• _What the task asks_
Among the lines below, a stretch begins at the one with "bare tree @ [276,112,385,409] | 34406" and ends at the one with "bare tree @ [444,226,541,367] | 32447". Repeat that stretch exactly, ends included.

• _Recorded data_
= = = = = = =
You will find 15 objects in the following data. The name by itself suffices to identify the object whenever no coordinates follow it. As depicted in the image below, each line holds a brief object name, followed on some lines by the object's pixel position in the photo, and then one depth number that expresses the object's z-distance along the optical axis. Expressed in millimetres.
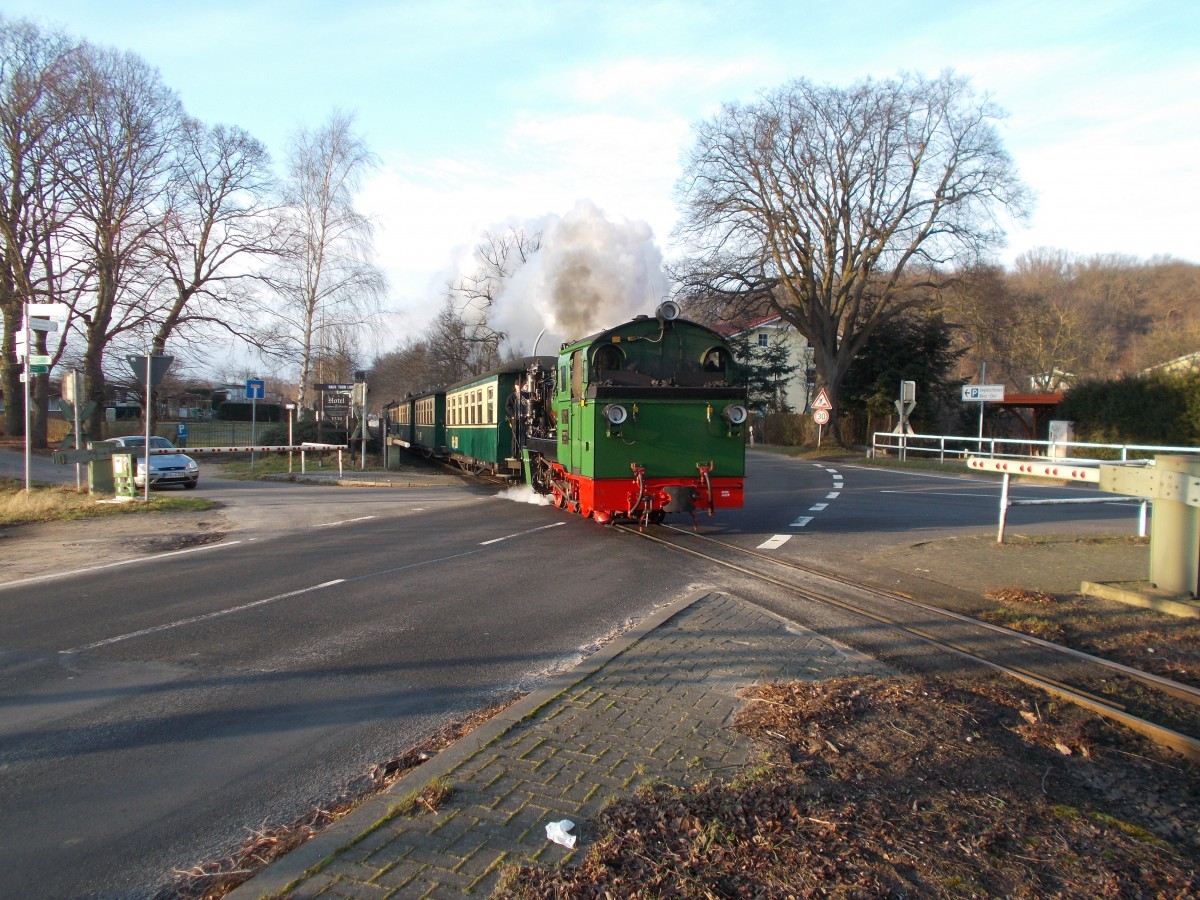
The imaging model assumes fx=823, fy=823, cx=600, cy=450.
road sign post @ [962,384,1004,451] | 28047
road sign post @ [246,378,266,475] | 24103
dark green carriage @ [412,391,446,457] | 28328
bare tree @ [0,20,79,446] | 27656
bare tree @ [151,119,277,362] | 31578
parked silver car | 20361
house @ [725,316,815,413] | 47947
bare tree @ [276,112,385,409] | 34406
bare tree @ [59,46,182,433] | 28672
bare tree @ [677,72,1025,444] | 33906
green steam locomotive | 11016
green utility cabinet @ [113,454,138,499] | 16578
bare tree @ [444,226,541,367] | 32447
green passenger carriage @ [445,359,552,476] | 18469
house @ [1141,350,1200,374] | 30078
= = = = = = =
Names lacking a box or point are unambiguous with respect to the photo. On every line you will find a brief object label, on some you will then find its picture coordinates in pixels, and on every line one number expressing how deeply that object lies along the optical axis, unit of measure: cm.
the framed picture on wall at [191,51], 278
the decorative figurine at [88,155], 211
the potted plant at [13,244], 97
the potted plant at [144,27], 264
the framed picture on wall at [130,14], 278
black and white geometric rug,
= = = = = = =
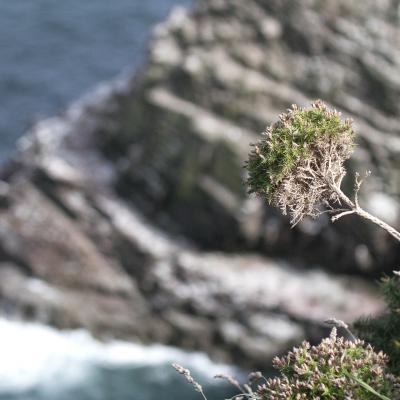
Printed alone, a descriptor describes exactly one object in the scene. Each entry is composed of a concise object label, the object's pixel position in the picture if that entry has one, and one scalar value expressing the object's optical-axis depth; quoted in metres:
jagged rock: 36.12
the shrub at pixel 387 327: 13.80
= = = = = = =
• _Written answer_
bare tree @ [276,112,385,409] | 34406
bare tree @ [59,46,182,433] | 28672
bare tree @ [677,72,1025,444] | 33906
green steam locomotive | 11016
green utility cabinet @ [113,454,138,499] | 16578
bare tree @ [444,226,541,367] | 32447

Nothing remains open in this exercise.